_TASK OBJECTIVE_
Copy out the data word for word, beginning with the line containing "right hip: (595, 376, -6)" and continuing through the line containing "right wrist: (344, 264, -2)".

━━━ TASK INPUTS ━━━

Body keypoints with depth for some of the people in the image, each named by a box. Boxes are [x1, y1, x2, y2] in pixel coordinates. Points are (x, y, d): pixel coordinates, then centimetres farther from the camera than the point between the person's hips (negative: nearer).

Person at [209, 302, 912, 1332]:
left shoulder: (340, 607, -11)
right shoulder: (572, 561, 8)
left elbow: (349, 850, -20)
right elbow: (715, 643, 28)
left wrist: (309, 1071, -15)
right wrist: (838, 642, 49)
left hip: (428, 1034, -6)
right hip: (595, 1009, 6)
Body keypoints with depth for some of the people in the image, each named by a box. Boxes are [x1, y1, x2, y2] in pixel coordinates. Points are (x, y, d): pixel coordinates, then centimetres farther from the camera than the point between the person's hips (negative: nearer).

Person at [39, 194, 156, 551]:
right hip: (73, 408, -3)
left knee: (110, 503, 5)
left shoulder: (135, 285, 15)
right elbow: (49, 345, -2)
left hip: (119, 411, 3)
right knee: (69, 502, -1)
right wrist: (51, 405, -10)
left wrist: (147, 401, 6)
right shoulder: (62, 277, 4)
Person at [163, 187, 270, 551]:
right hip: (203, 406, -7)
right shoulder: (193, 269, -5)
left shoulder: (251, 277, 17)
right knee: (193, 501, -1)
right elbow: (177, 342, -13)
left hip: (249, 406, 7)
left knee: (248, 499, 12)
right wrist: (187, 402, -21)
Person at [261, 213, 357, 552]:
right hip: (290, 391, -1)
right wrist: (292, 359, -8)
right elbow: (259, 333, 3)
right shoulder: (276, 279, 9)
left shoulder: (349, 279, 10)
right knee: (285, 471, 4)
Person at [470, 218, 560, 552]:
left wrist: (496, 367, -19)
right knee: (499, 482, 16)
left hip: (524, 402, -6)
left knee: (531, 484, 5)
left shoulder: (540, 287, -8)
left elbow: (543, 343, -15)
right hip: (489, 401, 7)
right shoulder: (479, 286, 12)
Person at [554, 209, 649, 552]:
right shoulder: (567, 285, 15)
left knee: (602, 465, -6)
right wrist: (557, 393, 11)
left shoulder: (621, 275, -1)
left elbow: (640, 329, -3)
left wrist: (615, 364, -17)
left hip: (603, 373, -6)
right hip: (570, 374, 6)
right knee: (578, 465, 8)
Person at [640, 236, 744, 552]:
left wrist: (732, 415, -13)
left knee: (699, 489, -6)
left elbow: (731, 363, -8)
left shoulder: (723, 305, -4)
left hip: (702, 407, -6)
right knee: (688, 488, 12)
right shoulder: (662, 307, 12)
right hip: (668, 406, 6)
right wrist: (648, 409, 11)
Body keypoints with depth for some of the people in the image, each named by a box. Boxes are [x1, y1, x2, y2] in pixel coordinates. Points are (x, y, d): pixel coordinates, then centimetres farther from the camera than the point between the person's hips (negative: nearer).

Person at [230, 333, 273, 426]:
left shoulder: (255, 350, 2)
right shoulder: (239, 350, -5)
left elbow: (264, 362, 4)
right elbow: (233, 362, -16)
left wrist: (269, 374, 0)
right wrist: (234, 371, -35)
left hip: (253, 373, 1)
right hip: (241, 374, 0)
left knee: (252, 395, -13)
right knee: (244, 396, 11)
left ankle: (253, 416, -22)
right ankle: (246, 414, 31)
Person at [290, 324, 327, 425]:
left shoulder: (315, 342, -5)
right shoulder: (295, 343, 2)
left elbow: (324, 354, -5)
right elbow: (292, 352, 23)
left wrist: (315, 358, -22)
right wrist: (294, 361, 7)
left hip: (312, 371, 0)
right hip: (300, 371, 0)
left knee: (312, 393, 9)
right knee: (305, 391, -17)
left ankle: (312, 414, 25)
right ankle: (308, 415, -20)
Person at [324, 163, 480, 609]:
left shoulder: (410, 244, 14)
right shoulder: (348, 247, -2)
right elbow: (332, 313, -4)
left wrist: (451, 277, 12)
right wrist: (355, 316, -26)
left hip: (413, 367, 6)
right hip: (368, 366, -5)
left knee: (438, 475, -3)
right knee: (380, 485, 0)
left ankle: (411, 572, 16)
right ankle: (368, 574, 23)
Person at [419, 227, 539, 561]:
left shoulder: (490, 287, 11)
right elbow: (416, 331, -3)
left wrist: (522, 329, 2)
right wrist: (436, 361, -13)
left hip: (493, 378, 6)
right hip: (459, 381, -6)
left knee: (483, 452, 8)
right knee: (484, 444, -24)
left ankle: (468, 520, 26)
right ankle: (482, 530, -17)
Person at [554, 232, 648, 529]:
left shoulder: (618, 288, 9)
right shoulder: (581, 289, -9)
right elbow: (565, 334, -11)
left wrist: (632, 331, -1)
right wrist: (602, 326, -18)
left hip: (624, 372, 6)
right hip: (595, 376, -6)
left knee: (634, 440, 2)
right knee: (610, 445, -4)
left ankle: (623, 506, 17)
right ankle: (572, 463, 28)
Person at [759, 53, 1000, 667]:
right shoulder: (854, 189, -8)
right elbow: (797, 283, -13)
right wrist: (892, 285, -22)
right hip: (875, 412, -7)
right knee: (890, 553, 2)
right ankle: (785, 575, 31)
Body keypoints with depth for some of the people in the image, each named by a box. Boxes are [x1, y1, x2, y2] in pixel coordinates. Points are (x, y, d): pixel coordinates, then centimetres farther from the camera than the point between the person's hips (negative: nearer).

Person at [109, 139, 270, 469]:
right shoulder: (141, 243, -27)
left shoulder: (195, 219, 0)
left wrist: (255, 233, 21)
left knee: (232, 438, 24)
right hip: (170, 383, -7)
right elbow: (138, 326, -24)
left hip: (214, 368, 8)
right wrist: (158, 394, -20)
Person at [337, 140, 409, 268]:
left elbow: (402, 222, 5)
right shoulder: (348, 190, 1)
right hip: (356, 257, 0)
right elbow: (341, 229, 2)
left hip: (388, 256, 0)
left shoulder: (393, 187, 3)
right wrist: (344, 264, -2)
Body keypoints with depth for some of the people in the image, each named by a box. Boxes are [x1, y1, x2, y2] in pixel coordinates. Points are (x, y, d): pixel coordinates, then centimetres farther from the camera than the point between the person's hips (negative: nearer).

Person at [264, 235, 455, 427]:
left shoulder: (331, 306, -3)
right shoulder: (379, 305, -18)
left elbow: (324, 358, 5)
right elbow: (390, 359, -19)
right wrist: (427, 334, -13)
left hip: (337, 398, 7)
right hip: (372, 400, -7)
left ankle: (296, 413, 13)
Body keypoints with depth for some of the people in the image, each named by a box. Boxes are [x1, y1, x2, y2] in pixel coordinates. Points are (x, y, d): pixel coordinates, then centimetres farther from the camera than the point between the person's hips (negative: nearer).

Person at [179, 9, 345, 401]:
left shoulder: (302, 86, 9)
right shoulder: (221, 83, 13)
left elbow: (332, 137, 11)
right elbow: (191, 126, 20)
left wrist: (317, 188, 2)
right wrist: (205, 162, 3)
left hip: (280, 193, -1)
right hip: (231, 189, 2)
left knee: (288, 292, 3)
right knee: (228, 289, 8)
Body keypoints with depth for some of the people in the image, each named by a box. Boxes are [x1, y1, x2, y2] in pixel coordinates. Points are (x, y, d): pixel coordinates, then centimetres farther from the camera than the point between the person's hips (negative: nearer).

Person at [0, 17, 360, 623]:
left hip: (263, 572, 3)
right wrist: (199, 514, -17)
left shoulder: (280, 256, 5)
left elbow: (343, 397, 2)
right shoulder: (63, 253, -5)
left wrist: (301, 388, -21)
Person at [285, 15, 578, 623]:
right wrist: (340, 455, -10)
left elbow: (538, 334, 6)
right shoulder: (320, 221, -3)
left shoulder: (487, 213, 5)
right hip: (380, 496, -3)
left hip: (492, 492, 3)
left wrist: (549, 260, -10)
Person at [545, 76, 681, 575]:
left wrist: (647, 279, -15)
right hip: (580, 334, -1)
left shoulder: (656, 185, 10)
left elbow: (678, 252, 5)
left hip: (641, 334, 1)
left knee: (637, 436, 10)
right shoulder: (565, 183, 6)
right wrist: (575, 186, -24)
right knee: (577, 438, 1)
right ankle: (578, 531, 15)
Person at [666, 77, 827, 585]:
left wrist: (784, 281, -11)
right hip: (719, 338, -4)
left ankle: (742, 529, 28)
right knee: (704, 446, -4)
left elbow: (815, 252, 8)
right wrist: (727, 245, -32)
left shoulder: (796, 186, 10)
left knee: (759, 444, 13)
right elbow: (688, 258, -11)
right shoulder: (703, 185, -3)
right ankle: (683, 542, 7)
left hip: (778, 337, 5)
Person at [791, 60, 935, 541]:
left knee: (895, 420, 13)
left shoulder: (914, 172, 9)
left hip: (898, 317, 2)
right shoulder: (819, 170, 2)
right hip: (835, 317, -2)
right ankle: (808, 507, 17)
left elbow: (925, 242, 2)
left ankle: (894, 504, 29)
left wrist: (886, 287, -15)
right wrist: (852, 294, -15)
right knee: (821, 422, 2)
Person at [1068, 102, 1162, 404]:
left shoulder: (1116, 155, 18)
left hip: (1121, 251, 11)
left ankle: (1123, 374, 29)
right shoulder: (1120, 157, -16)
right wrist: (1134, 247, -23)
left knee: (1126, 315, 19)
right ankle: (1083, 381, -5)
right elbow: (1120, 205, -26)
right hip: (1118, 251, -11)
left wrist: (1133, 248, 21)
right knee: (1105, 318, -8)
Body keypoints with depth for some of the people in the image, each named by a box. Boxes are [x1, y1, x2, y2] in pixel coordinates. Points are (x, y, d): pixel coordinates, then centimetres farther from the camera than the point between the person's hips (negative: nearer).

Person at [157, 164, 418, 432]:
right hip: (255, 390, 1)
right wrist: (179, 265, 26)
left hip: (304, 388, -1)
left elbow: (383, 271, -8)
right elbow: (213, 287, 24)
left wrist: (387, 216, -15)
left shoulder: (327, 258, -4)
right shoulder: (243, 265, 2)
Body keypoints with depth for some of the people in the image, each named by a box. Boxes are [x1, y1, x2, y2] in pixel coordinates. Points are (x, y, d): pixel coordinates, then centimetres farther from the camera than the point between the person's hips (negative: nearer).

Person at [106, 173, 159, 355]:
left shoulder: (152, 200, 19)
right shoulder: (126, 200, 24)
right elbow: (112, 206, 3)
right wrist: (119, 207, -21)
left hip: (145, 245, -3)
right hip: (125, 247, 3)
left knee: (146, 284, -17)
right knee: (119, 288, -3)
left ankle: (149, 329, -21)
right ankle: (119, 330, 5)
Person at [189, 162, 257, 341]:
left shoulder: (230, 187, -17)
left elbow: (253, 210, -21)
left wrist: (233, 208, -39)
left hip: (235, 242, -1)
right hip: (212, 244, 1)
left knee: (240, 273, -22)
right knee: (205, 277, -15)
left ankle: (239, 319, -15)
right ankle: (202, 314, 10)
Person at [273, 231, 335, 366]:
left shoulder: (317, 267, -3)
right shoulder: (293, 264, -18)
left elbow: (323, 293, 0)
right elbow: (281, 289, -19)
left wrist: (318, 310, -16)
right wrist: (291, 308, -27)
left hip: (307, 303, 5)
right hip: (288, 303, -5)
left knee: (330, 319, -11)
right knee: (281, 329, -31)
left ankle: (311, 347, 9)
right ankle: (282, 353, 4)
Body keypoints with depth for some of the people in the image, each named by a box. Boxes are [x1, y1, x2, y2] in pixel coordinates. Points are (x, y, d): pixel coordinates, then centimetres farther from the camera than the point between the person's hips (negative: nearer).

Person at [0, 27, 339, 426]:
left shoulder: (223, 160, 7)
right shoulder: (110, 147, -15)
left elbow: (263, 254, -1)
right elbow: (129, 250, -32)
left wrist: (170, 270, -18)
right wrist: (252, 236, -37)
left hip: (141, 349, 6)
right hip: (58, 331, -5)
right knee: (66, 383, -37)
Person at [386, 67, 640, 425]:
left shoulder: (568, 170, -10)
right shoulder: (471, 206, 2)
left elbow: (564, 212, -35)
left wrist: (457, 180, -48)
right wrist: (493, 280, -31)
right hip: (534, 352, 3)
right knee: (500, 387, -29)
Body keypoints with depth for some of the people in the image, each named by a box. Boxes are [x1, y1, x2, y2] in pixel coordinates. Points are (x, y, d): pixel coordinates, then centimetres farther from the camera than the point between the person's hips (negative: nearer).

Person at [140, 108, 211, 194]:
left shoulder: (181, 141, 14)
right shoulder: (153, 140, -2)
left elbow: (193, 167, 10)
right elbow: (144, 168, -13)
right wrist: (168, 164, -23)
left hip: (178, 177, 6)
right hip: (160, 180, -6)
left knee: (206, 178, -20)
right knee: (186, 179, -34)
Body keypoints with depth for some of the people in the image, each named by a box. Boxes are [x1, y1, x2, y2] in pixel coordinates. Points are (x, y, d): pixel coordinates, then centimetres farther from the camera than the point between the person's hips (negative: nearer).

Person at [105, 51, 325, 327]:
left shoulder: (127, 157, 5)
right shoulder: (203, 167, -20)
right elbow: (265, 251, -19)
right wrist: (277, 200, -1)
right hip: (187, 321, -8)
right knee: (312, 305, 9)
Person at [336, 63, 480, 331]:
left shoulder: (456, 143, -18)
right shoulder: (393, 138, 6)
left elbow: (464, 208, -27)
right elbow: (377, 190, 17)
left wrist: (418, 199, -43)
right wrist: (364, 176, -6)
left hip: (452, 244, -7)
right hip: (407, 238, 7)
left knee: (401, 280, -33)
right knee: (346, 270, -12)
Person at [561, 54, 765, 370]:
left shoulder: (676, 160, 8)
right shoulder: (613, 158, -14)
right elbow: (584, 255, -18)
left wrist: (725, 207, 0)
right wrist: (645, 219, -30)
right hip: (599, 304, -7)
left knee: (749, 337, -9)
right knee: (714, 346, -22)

━━━

_RESPONSE TO THE EXERCISE_
right hip: (595, 376, -6)
left knee: (634, 440, 2)
right knee: (610, 445, -4)
left ankle: (623, 506, 17)
right ankle: (572, 463, 28)
Person at [759, 53, 1000, 667]:
right shoulder: (854, 189, -8)
right elbow: (797, 283, -13)
right wrist: (892, 285, -22)
right hip: (875, 412, -7)
right knee: (890, 553, 2)
right ankle: (785, 575, 31)
Body keypoints with depth for some of the people in the image, each named by a box. Boxes are [x1, y1, x2, y2] in pixel coordinates. Points are (x, y, d): pixel coordinates, then centimetres farther from the camera than the point between the person's hips (negative: nearer).

Person at [109, 139, 270, 469]:
right shoulder: (141, 243, -27)
left shoulder: (195, 219, 0)
left wrist: (255, 233, 21)
left knee: (232, 438, 24)
right hip: (170, 383, -7)
right elbow: (138, 326, -24)
left hip: (214, 368, 8)
right wrist: (158, 394, -20)
Person at [337, 140, 409, 268]:
left elbow: (402, 222, 5)
right shoulder: (348, 190, 1)
right hip: (356, 257, 0)
right elbow: (341, 229, 2)
left hip: (388, 256, 0)
left shoulder: (393, 187, 3)
right wrist: (344, 264, -2)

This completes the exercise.